Considered also in the anthology is the changing shape of prose. Fans of the fantastic who welcomed a break from the old staidness of form drew back from literary experimentalism in the genre, which first began in the UK through the magazine New Worlds. Plots could disappear into prosy explorations of what language might do in untrammeled worlds. Old time editors complained, this time with a certain validity, that the result was fascinating, but perhaps not actually Science Fiction. Mainstream writers like Joanna Russ, a feminist notable, seemed at times closer to James Joyce than to Ursula Le Guin.

The SF field at large was transformed again a few years later by blockbuster films, as if nothing could compete with the themes of the big screen. The pulps had by that time long since dwindled, anticipating the near-total collapse to come. Dangerous Visions and New Worlds happily stays away from post-1985 developments but gives us ample hints of the better energies and directions of the field’s evolutions and a clear vision of where it came from in closely viewed literary terms.

There are many more treats to be found in this volume. The essays in this collection may lead readers to consider African American author Joseph Denis Jackson’s forgotten 1967 “insurrectionist” novel, The Black Commandos, or Hank Lopez, the leading Latino spirit in SF. Likewise, readers might be drawn to reconsider household names, such as leftwing feminist poet and novelist Marge Piercy and her 1976 classic Woman on the Edge of Time.

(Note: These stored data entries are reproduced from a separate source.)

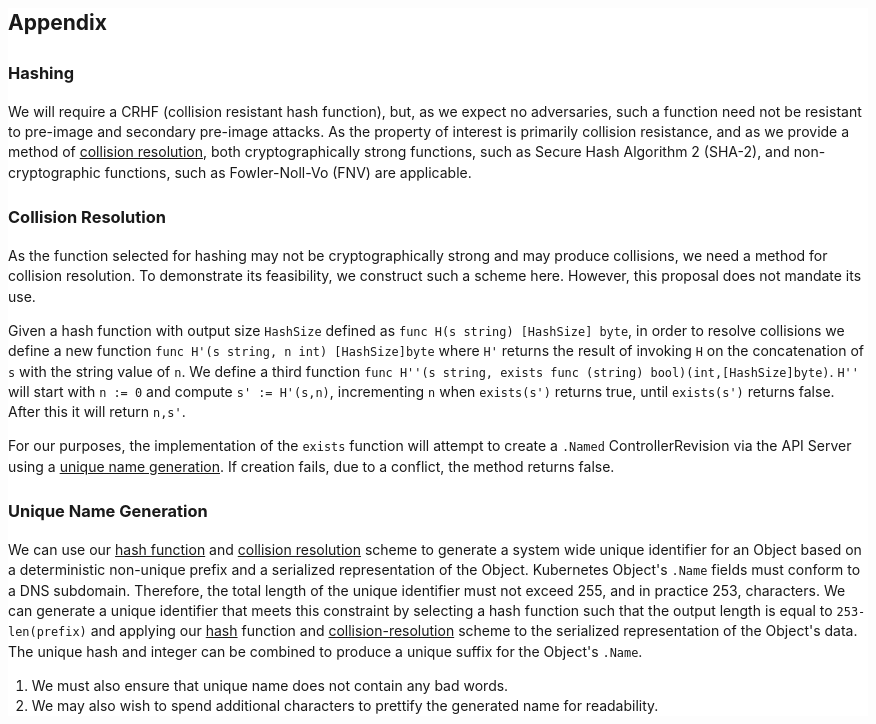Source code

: ## Appendix
 
### Hashing
We will require a CRHF (collision resistant hash function), but, as we expect 
no adversaries, such a function need not be resistant to pre-image and 
secondary pre-image attacks.
As the property of interest is primarily collision resistance, and as we 
provide a method of [collision resolution](#collision-resolution), both 
cryptographically strong functions, such as Secure Hash Algorithm 2 (SHA-2), 
and non-cryptographic functions, such as Fowler-Noll-Vo (FNV) are applicable. 

### Collision Resolution
As the function selected for hashing may not be cryptographically strong and may 
produce collisions, we need a method for collision resolution. To demonstrate 
its feasibility, we construct such a scheme here. However, this proposal does 
not mandate its use.

Given a hash function with output size `HashSize` defined 
as `func H(s string) [HashSize] byte`, in order to resolve collisions we 
define a new function `func H'(s string, n int) [HashSize]byte` where `H'` 
returns the result of invoking `H` on the concatenation of `s` with the string 
value of `n`. We define a third function 
`func H''(s string, exists func (string) bool)(int,[HashSize]byte)`. `H''` 
will start with `n := 0` and compute `s' := H'(s,n)`, incrementing `n` when 
`exists(s')` returns true, until `exists(s')`  returns false. After this it will 
return `n,s'`.

For our purposes, the implementation of the `exists` function will attempt to 
create a `.Named` ControllerRevision via the API Server using a 
[unique name generation](#unique-name-generation). If creation fails, due to a 
conflict, the method returns false.

### Unique Name Generation
We can use our [hash function](#hashsing) and 
[collision resolution](#collision-resolution) scheme to generate a system 
wide unique identifier for an Object based on a deterministic non-unique prefix 
and a serialized representation of the Object. Kubernetes Object's `.Name` 
fields must conform to a DNS subdomain. Therefore, the total length of the 
unique identifier must not exceed 255, and in practice 253, characters. We can 
generate a unique identifier that meets this constraint by selecting a hash 
function such that the output length is equal to `253-len(prefix)` and applying 
our [hash](#hashing) function and [collision-resolution](#collision-resolution) 
scheme to the serialized representation of the Object's data. The unique hash 
and integer can be combined to produce a unique suffix for the Object's `.Name`.

1. We must also ensure that unique name does not contain any bad words.
1. We may also wish to spend additional characters to prettify the generated 
name for readability.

Le Guin and the best of the others elaborated the simple truth that as things go on changing drastically, present-day organized society appears in no way ready to understand them, but if they can be seen to take place on a different planet and/or in the future, they might be understood more usefully. Basic human understandings of everything from gender to economics need to change, to be seen differently, or society will surely perish.